Sayangnya, ikan dan kerang-kerangan di sungai juga tak berani mereka konsumsi setelah air berubah keruh. Kalau musim hujan lebih parah lagi, warna air oranye atau kemerah-merahan itu jauh ke laut. Bahkan ketika terkena jaring nelayan di laut Desa Waleh, warna jaring menjadi seperti tanah merah.
“Nanti, kalau pas banjir lalu lihat jaring milik nelayan warna merah seperti tanah merah yang dikeruk perusahaan tambang nikel,” kata Jasmani.

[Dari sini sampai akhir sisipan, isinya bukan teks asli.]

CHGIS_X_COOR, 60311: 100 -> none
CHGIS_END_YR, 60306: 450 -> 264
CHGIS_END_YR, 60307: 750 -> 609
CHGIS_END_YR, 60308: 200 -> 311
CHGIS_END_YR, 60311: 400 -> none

Tak hanya warga tempatan yang hidup sejak lahir di Waleh alami ini. Warga transmigrasi, kebanyakan dari Jawa Barat dan beberapa daerah lain juga menghadapi hal sama. Mereka sampai saat ini tidak lagi memanfaatkan air sungai untuk konsumsi.

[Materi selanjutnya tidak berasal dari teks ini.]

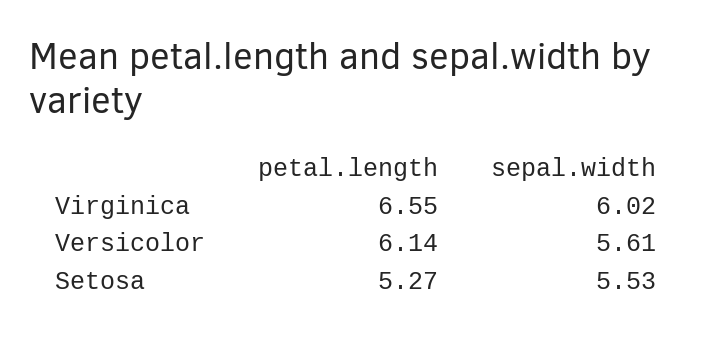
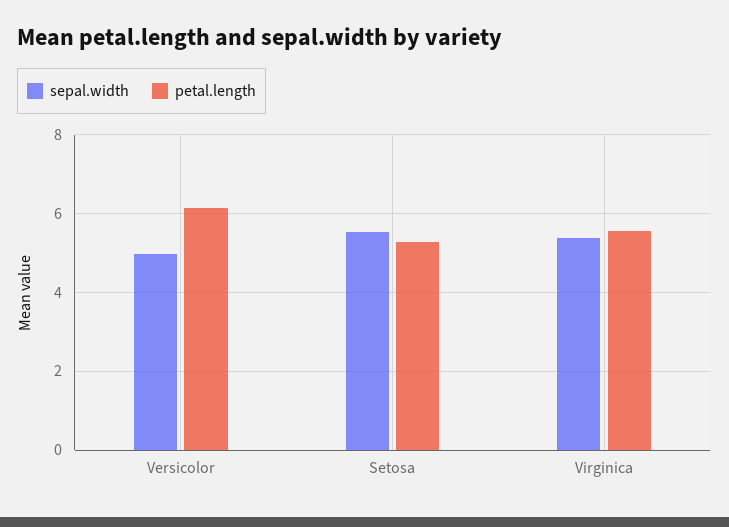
petal.length, Virginica: 6.55 -> 5.6
sepal.width, Virginica: 6.02 -> 5.4
sepal.width, Versicolor: 5.61 -> 5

Alaudin Kasim, warga Trans Waleh bilang, sempat protes ke perusahaan. DPRD Halmahera Tengah juga turun ke trans Waleh mengecek langsung kondisi sungai ini.
Saat ini, warga tak lagi memanfaatkan air sungai untuk konsumsi tetapi pakai sumur pompa. Padahal, selama ini warga transmigrasi Waleh memanfaatkan air sungai untuk makan minum maupun mandi.

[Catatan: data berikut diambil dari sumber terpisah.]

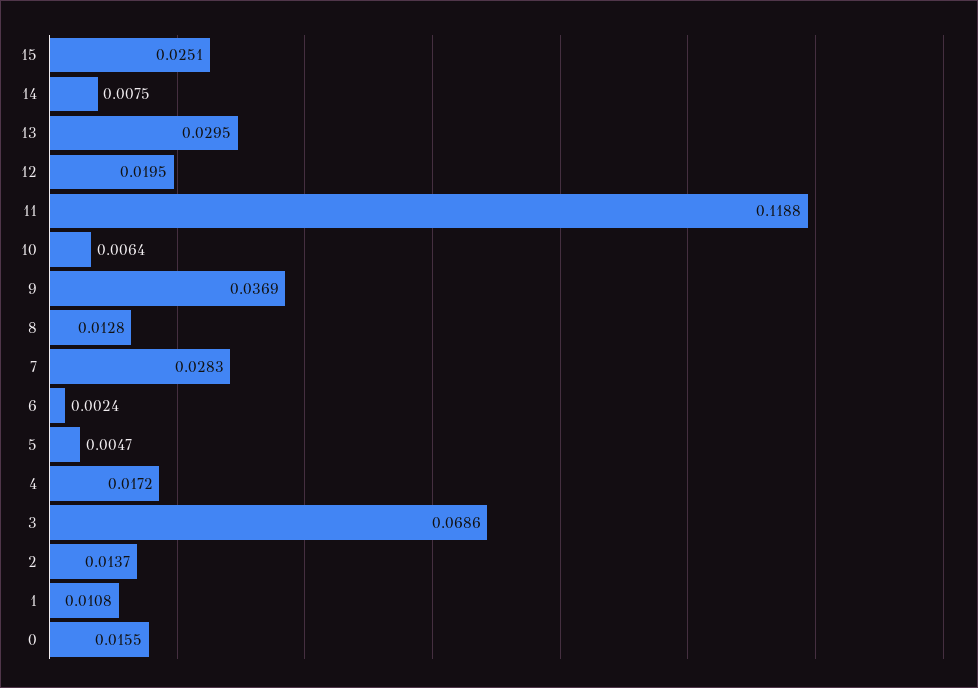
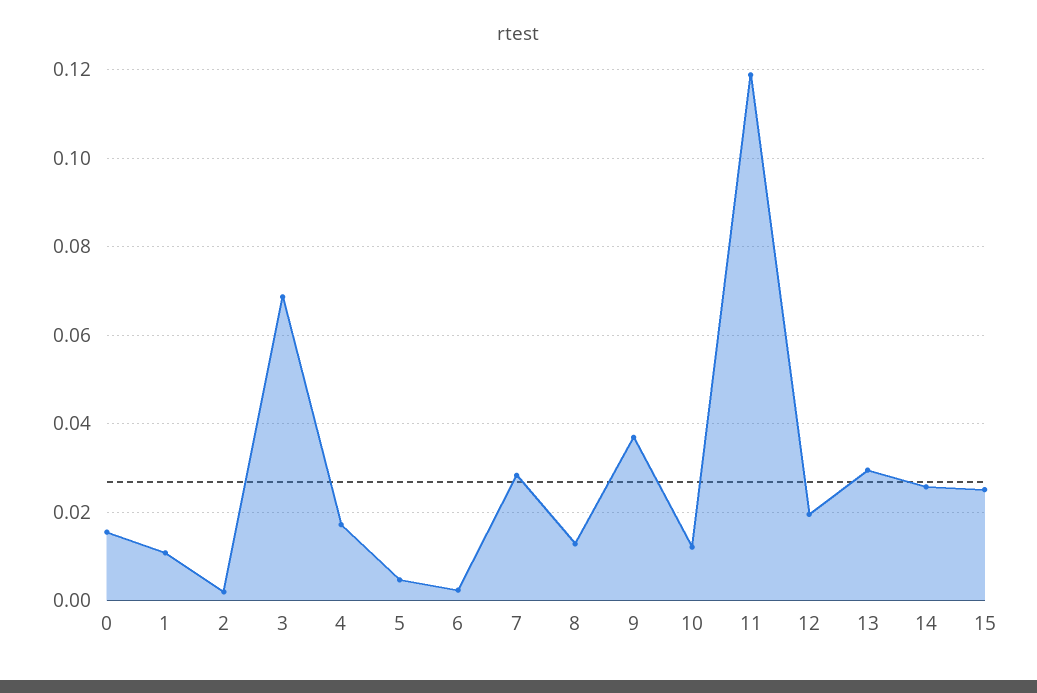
14: 0.0075 -> 0.026
10: 0.0064 -> 0.012
2: 0.0137 -> 0.002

“Kami sudah tak bisa lagi gunakan air sungai ini,” katanya.
Di hulu sungai, ada perusahaan beroperasi bernama PT Bakti Pertiwi Nusantara (BPN).
Sebelum ada perusahaan beroperasi, kata Anhar, tidak pernah air sungai mengalami kekeruhan kecuali di musim hujan dan banjir. Itupun, katanya, hanya keruh sesaat, usai banjir akan kembali bersih. Saat ini, meski tanpa hujan warna air tetap keruh.
Sebelum ini, warga trans minum dari air Sungai Waleh, tetapi kini untuk mandi saja berasa gatal. Kejadian ini, katanya, mulai akhir 2019.
Sampai saat ini, kata Anhar, tanggung jawab perusahaan terhadap pencemaran air belum ada. “Hal ini yang sebenarnya mereka harus atasi.”
***
Menurut Anhar, perusahaan ini sebelum eksploitasi tambang membuat kesepakatan dengan warga. Setiap pemuatan atau satu kali pengapalan ore nikel, desa mendapatkan Rp100 juta fee untuk desa. Untuk fee ini ada dua desa yang mendapatkan yakni Waleh dengan Fritu. Desa Waleh telah menerima fee desa sekitar Rp500 juta karena sudah lima kali pengapalan.
Saat ini, perusahaan setop operasi sementara. Pantauan lapangan, ore nikel sudah beberapa bulan ini menumpuk di tepi pantai tak jauh dari Desa Waleh. Di pintu masuk tempat penampungan, misal terlihat hanya dua petugas keamanan setiap hari berjaga. Ada beberapa mobil dan alat berat parkir.
Anhar bilang, karena daerah hulu sudah digusur, atau sekitar 10 kilometer dari kampung sudah ditambang, meski perusahaan berhenti air tetap keruh. Sejak kejadian ini, pemerintah sudah turun mengecek tetapi kondisi air tetap begitu saja.
Persoalan ini, katanya, akan sangat sulit teratasi karena penambangan di hulu sungai. Ketika turun hujan, kawasan yang kena tambang tergerus hujan dan masuk ke sungai.
”Yang digusur untuk tambang itu di atas hulu Sungai Liguna. Sungai Liguna ini air dialirkan ke Sungai Waleh. Akhirnya tetap tercemari material tambang.”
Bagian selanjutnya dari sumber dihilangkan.